As the US central bank continued to battle the worst outbreak of inflation in 40 years, the Fed announced four additional rate hikes this year, pegging the benchmark federal funds rates to 3.75%-4% in November.
However, the rise in US interest rates had a global negative impact. The US dollar surpassed other global currencies to reach a two-decade high. Though the US dollar has appreciated since mid-2021, most of the rapid rate of increase has occurred since the Fed began raising rates.
US rate hike caused a withdrawal of investment from emerging economies. This is due to investors shifting to the perceived safety of the US dollar, which is now more attractive with higher interest rates.

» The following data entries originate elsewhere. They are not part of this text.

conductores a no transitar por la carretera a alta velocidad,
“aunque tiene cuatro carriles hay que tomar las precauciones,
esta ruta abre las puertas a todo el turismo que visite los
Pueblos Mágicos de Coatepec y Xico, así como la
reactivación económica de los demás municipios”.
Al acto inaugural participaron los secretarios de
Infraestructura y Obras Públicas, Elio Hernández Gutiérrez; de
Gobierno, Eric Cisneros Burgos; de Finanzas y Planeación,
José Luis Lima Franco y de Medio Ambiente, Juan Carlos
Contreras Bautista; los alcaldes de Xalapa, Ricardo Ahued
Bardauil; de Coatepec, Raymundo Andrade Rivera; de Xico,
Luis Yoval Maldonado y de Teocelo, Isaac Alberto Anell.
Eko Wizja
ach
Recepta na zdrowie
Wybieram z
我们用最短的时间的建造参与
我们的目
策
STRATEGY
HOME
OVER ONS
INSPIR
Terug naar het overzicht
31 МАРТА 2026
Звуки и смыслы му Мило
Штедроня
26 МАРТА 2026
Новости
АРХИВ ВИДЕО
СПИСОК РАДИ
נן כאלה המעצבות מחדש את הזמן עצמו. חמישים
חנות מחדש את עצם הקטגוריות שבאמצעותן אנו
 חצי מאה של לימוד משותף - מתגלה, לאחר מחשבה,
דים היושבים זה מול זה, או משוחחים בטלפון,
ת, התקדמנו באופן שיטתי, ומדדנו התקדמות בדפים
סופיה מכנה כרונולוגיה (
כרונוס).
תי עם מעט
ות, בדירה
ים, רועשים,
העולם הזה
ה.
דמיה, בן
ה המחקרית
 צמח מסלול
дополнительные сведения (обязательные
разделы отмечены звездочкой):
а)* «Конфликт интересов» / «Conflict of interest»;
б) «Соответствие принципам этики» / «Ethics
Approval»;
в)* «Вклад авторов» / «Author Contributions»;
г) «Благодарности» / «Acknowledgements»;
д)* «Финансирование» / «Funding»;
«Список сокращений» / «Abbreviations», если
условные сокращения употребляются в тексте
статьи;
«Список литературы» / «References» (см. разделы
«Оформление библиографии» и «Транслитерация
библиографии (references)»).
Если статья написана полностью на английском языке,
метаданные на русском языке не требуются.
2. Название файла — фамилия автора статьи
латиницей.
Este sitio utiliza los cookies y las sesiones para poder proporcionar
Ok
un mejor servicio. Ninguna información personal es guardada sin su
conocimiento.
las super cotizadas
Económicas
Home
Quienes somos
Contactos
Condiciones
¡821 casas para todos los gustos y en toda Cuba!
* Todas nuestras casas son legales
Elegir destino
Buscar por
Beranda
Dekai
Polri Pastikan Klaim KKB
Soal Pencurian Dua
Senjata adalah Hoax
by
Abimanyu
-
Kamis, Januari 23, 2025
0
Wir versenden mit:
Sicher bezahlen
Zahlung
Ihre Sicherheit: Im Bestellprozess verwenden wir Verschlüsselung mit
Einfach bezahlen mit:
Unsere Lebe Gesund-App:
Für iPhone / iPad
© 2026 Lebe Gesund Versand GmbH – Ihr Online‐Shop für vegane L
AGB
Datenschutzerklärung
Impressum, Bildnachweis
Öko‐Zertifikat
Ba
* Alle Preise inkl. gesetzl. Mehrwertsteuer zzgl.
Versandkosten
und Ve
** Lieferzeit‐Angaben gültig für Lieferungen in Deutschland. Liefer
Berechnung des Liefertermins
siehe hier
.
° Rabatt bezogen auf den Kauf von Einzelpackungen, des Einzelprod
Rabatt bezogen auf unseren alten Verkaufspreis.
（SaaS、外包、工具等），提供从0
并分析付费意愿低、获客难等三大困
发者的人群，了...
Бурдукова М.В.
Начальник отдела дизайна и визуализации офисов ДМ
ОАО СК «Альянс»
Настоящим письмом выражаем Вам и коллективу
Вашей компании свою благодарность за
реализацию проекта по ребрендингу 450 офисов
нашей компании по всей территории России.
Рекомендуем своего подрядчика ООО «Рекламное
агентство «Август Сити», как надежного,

Taking cues from the US Fed, central banks across the globe simultaneously increased the interest rates to rein in inflation. This has raised worries all over the world, that it may be edging towards a recession in 2023 and a string of financial crises in emerging markets.
The Fed decision also weighed on global commodity prices. Commodity prices and interest rates are inversely related due to the cost of financing stockpiles. When interest rates move higher, commodity prices tend to move lower because of an increase in cost associated with holding inventories.
When the central bank starts raising rates, bullion prices are largely on the weaker side. Since March, Gold in the key London market has lost more than 22 percent, while silver prices lost about 19 percent so far. An increase in interest rate typically more adverse impact on interest-free commodities like bullion.
Base metals like Copper, Aluminium, Lead, and Zinc also lost heavily on demand concerns. In the key London Metal Exchange, copper prices lost more than 27 percent while aluminium lost about 44 percent from its March highs. A similar trend was witnessed in Lead and Zinc prices as well. Mounting concerns over slowing demand from the top commodity consumer China, and a strong US dollar also weighed down the metal complex.
In the energy commodities, crude oil prices shed more than 31 percent since March. Moderate demand outlook amid recession concerns in several economies and steady output from key producers also helped to cool down prices. Natural gas prices also corrected lower but were extremely volatile due to supply threats from the key exporter Russia.
The strong US currency continues to weigh global commodity prices. The dollar index, which measures the value of the US dollar relative to other currencies, gained more than 15 percent from March when Fed started hiking rates.
Since the US greenback is the benchmark pricing mechanism for most commodities when the dollar appreciates the prices of commodities measured in other currencies rise. This causes an increase in raw materials that eventually tends to a decline in demand.
Meanwhile, the Fed has signalled that its aggressive campaign to tackle inflation nearing its final phase. But rate hikes in smaller increments are expected until the inflation levels back to normal. This may continue to blow the global economy and demand for commodities.